Memories of War (2016) presents a single page torn from a found book. The artist’s intervention is a simple act of redaction: line after line of black ink has rendered the events conveyed by the author almost entirely obscured. Only one word remains conspicuously untouched, left to bear the burden of communication in its entirety.
The single-channel video People of No Consequence (2016) considers the carriage of memory and loss in a different way. During the Second World War, Soviet authorities organized and carried out the forced resettlement of entire populations within the USSR, including several nations from the Caucasus and Crimea. At the video’s outset, we regard the interior of a municipal hall filled with empty chairs. The video lasts eight minutes, the length of time it takes for 119 elderly Chechen survivors of the deportation, ranging from 77 to 105 years of age, to enter the room and take their seats. The group faces the camera, but they do not speak to us.
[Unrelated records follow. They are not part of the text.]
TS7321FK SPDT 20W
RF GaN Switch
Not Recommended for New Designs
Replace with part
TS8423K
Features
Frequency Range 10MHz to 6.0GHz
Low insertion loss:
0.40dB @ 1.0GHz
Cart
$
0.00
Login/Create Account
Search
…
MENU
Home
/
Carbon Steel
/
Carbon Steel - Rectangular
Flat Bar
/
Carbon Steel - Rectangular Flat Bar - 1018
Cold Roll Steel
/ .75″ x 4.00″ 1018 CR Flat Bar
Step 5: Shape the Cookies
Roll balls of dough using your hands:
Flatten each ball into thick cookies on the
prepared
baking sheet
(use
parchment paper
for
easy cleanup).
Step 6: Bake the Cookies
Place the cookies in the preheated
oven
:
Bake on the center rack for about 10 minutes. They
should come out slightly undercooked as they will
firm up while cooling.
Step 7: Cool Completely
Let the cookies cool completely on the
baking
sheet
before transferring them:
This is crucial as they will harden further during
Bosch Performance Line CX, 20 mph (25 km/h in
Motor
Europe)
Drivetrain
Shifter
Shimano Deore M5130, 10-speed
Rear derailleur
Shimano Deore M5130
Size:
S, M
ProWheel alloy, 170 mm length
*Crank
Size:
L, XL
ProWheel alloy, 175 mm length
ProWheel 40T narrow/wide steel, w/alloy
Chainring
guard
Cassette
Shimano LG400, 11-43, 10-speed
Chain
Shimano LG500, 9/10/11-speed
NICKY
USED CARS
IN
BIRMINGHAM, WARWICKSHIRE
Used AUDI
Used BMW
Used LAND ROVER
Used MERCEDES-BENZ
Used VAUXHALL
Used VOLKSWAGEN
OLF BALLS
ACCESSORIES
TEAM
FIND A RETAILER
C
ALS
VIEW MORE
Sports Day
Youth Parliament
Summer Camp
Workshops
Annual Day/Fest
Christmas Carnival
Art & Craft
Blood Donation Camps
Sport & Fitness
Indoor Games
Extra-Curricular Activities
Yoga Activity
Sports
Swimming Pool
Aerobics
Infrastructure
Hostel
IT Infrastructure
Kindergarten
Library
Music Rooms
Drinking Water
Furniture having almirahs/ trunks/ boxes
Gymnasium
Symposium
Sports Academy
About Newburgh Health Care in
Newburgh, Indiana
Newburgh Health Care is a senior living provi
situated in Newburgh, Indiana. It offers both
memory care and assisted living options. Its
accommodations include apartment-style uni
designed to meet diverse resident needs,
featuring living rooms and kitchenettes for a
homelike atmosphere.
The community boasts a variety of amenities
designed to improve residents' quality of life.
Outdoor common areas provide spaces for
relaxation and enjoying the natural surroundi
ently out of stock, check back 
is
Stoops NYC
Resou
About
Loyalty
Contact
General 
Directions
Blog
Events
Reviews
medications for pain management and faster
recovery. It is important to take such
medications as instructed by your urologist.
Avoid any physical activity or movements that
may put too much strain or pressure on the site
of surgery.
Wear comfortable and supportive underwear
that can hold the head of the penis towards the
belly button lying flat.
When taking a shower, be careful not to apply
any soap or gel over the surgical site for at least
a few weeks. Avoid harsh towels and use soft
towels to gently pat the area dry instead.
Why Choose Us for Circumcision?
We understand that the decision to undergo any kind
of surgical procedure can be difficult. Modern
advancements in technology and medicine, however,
As with Memories of War, People of No Consequence carries a story but simultaneously withholds it from view. Gaisumov’s work makes present both the stories and the silences that surround them, where the audience is given the responsibility of listener to images and witness to the witnesses.
Aslan Gaisumov
Aslan Gaisumov was born in Chechnya in 1991. Recent solo exhibitions include Dark Shelters, Centre d’arts plastiques de Saint-Fons, Lyon (2018-19); Crystals and Shards, Kohta, Helsinki (2018); All That You See Here,Forget, Emalin, London (2018); People of No Consequence, Museum of Modern Art, Antwerp (2016); and Memory Belongs to the Stones, Zink Galerie, Berlin (2015). His work has also been featured in group exhibitions at Liverpool Biennial and the Riga International Biennial of Contemporary Art (2018); Stedelijk Museum, Amsterdam, (2017); Kadist Art Foundation, San Francisco (2017); and Akademie der Künste, Berlin (2016), among many others. In 2014, he was awarded the Special Prize of the Future Generation Art Prize of the Pinchuk Art Centre in Kiev, Ukraine, and in 2016 the Innovation Prize of the National Centre for Contemporary Arts in Moscow, Russia. He lives and works in Grozny and Amsterdam.